'I remember exactly what I was doing on the day that ... '

Tuesday, March 9, 2004

"I remember what I was doing the day that Kennedy was shot."

I have heard this phrase many times. My parents' generation witnessed this event along with others. They witnessed the death of Elvis, the Watergate scandal, the first man on the moon, Apollo 13, and numerous others. When talking about these events parents remember every detail of the day as if it happened yesterday.

My generation has also witnessed events that have changed the world, and ourselves. We are fortunate to have witnessed these unfortunate events, and be a part of these historic moments. My generation has witnessed the death of the "people's princess" -- Princess Diana, the Gulf War, Sept. 11, 2001, the capturing of Saddam Hussein, the war against terrorism, the Iraqi War, the explosion of the Columbia space shuttle, the impeachment of President Clinton and the controversy of the 2000 presidential election.

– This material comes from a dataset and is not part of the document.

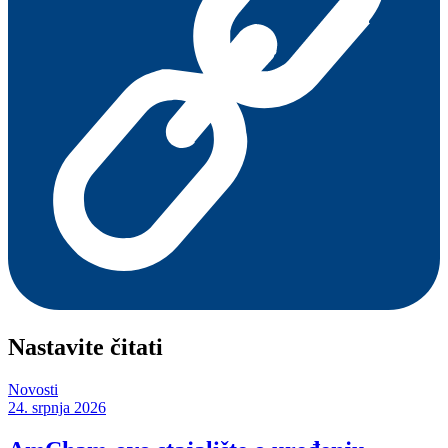
Nastavite čitati
Novosti
24. srpnja 2026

I can remember talking to my parents and asking them if they remember President Kennedy being shot. They can remember every detail of when they heard it and what they saw. They tell me that they will always be able to remember exactly what they were doing. Or, going back another generation, when I would ask my grandparents about Pearl Harbor, they would tell me every detail of what they remember. That's really something, since often they can't remember where they put their glasses, only to discover them on top of their head.

I know that I will never forget what I was doing on Sept. 11, 2001. I can remember sitting in class and turning on the TV and staring with horror at the screen as the events of that day unfolded. I can also remember what I was doing when I heard that Princess Diana died. I can remember thinking that it was a joke until I woke up the next morning and heard it on the news again.

When events like these happen, we never think that we will be able to remember what we were thinking or feeling, we don't think at all. It is not until later that we think about what actually happened.

My generation has witnessed so much. We have been changed by these events in many ways. We have become more thankful for our families, grateful of our everyday freedoms, and have learned not to take for granted what we have.

When we think back on these events we see what is truly important. And what we now see as important now was not so important just a short time ago. Although we are still very young, we have seen so much, and this may be nothing compared to what we may still see.

It is funny to think about how someday the events that I have seen will be in history books. We are fortunate to have these memories, even though we might not want to remember the things that we saw. We are lucky to have been part of historic moments such as these. I know that someday when my children ask me if I remember Sept. 11, I will be able to say "I remember exactly what I was doing ..."

Caitlen Dunny is a student at Jackson High School.